One of the world’s hottest peppers offers insights into headaches

In some people, brain arteries may narrow after eating spicy food.

A man rushed to the hospital with an excruciating headache after participating in a chili-pepper-eating contest may have triggered a hot medical discovery.

Doctors who assessed him wondered what could have caused the massive pain in his head. After excluding a life-threatening bleed and a tear of the arteries in his neck, they were left with a more bizarre explanation: the chili peppers.
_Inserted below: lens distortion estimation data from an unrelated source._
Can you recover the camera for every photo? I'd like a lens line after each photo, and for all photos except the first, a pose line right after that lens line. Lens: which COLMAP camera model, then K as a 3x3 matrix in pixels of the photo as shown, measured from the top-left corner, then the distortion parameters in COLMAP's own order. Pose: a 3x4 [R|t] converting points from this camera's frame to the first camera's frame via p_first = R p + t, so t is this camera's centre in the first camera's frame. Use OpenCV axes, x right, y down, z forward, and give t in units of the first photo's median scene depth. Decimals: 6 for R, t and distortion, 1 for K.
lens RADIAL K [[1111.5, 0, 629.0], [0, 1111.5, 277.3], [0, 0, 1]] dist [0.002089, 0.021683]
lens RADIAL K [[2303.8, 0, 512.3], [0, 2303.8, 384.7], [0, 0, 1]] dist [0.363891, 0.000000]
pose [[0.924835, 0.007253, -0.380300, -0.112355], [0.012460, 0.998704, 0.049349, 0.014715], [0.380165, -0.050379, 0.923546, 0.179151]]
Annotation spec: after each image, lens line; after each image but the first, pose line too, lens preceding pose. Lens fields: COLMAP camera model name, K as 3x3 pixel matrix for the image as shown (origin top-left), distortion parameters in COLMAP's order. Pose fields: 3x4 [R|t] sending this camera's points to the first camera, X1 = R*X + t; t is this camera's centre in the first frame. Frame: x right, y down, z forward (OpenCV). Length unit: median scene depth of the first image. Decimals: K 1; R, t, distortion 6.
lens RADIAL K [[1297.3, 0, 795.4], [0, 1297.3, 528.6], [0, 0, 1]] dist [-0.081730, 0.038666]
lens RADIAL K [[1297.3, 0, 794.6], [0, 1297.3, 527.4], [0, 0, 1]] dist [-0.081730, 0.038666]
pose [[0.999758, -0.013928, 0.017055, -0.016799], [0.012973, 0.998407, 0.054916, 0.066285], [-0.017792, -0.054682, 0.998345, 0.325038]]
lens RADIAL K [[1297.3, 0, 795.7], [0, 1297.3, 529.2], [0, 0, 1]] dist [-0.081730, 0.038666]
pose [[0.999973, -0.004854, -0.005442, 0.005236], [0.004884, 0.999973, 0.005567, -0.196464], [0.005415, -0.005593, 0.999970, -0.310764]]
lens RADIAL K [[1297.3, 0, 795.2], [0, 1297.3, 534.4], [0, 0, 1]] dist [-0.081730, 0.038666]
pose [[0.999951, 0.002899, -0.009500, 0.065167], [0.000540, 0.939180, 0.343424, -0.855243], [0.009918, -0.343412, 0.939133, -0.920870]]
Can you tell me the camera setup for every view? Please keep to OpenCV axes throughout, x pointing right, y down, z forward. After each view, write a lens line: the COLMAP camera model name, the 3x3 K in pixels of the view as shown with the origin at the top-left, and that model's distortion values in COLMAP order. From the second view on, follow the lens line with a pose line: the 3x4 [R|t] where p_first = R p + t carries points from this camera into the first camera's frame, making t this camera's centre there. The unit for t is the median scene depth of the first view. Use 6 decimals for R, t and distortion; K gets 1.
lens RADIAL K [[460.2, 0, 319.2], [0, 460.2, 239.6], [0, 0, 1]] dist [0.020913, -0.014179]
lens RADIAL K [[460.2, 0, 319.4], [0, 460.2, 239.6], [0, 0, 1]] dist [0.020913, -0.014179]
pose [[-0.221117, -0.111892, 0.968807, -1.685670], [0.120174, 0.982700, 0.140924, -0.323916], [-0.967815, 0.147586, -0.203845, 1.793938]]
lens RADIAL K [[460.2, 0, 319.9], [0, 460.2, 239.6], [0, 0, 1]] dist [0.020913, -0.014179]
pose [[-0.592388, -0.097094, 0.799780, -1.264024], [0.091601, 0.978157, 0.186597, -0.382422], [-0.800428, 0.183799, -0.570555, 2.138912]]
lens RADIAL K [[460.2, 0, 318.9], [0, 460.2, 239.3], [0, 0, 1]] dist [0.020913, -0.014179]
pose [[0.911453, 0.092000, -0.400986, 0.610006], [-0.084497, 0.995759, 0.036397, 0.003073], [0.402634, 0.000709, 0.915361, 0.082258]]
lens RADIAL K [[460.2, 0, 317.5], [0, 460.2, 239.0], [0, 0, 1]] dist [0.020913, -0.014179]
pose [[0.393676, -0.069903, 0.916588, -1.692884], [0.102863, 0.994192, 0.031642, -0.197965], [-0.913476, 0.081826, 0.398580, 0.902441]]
The man had taken part the pepper-eating contest earlier in the day, during which he had eaten a "Carolina Reaper," one of the hottest varieties of peppers on Earth.

After scanning his head, doctors found that several of his brain’s arteries had narrowed. They diagnosed him with "reversible cerebral vasoconstriction syndrome," a rare side effect associated with some medications.

Fortunately, the patient improved. A second scan five weeks after showed his brain's arteries had returned to normal.

However the condition isn’t always harmless, it has previously been linked to stroke. The man's symptoms included a severe "thunderclap headache," dry heaves and neck pain, but a thunderclap headache can also occur by itself.

So should people avoid spicy foods?

Since cerebral vasoconstriction syndrome has previously occurred without an identifiable cause, doctors can’t be sure eating peppers was to blame. But they do think it's plausible that it caused the man's symptoms in this case.

Though it may have spiced up the doctors' day, it's something they're unlikely to see again. The report, published in BMJ Case Reports, is the first that links hot peppers to reversible cerebral vasoconstriction syndrome.

Gunasekaran was unable to comment on exactly how common this effect might be.

"Unfortunately we don’t have any data as there is no randomized control trial in this field," he said.

These findings led doctors to suggest that capsaicin might be "vasoactive," meaning it affects how blood vessels function. That could be how the pepper may have caused this man's headache, by constricting the vessels in his head.

A study published in the Journal of Clinical Pharmacy and Therapeutics even found that it was effective in treating headaches -- although that might not work for the man at the pepper-eating contest.